• _Work to complete_
Extend the passage below about deprivation and hope in the Slowlane, continuing from its final sentence.

• _Passage shown_
▬▬▬▬▬▬▬▬▬▬

Deprivation And Hope
At the heart of the Slowlane is a reasonable idea:
stop consuming
.
However, applied within the
SCRIPTED
OS, stop consuming means stop
living. Specifically, start depriving yourself. Settle for less. Lower your
expectations. Defer spending, defer experiencing—vacations, restaurants, movies
—and defer life until retirement.
While the Sidewalker is leashed and collared by consumption and debt, the
Slowlaner is leashed and collared by deprivation and hope. I call it the HOPE,
STOP, and WAIT plan.
Sadly, changing paths does nothing but change your corporate master.
Whereas a Sidewalker is broadly owned horizontally through a variety of
corporations (banks, media, consumer products), the Slowlaner is vertically
owned by just one corporate master. Your new corporate owner? Wall Street.
You see, whenever you put your financial future into Wall Street’s hands,
you’re essentially saying, “Hope and time is my plan for financial freedom.” For
the plan to actually work, think about all the stars needed to align perfectly:
Hope
I have a job—not just a job but a good job.
Hope
the economy gives me that good job for the next fifty years.
Hope
the stock market yields 10 percent a year and doesn’t crash.
Hope
the housing market doesn’t implode and erase my equity.
Hope
I’m alive by retirement.
Hope
I’m healthy.
Hope
the government doesn’t hyperinflate my savings or the currency in
which it is denominated.
Hope
the government can continually fund a bankrupt Social Security
program.
Yes, you are collared by hope, imprisoned by time, and owned by Wall Street.
But the leash is worse. Before you can test the plan, it requires the stingy
leash of deprivation. Every dollar must be pinched, coveted, and invested.

▬▬▬▬▬▬▬▬▬▬

• _Material_
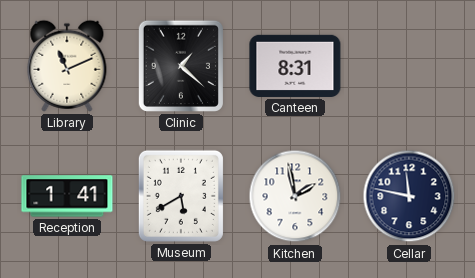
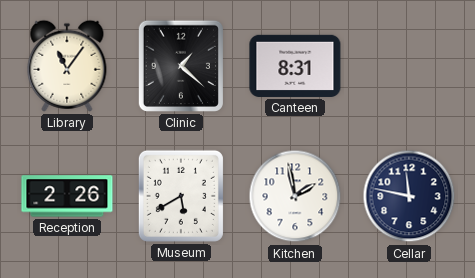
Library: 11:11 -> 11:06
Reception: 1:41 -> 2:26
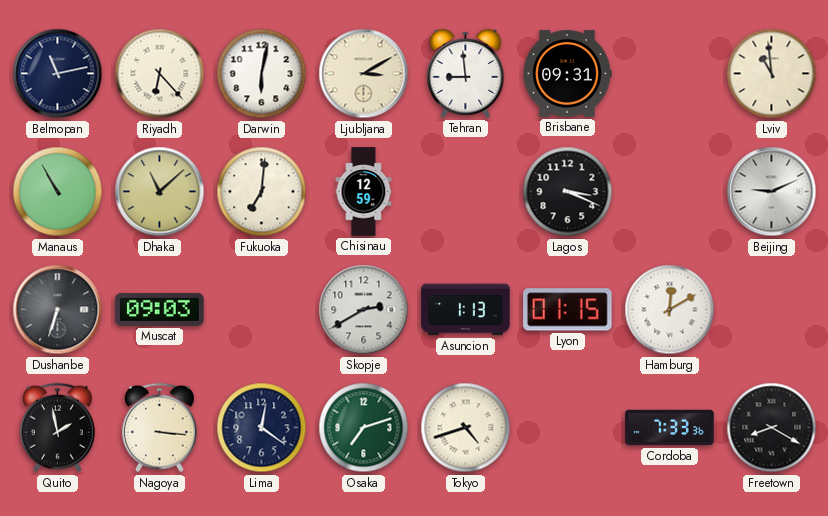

▬▬▬▬▬▬▬▬▬▬

• _Exercise output_
Expenses cut to bare minimums: Cancel the movie channels. Clip coupons. Buy
your wardrobe from Goodwill. Ride the SuperShuttle from the airport to save
eight dollars, even though it adds two hours to your ride. Stop going to first-run
movies and wait for the DVD dollar rental. Stop vacationing. Stop ordering
expensive wine at restaurants. (Restaurants? You shouldn’t be at a restaurant,
dummy. Save that cash; it could be worth $1,000 in fifty years!)
Stop this, stop that. Stop living and start dying.
HOPE, STOP, and WAIT. Sounds great, eh? The people profiting from the
ruse tell you it is. The Slowlane is a multitrillion-dollar industry lickspittled by
famous authors and radio personalities, financial planners, money managers,
and a whole gauntlet of prejudiced parties. Not surprisingly, these fiscal
prostitutes
don’t get rich practicing their advice, they get rich teaching it.
Pick up any book about personal finance and you’re likely to read a 200-page
mind-fuck about being cheap. Of course, these books don’t overtly say, “Be
cheap,” but hide behind slippery phrases like “the simple life” or “frugal living.”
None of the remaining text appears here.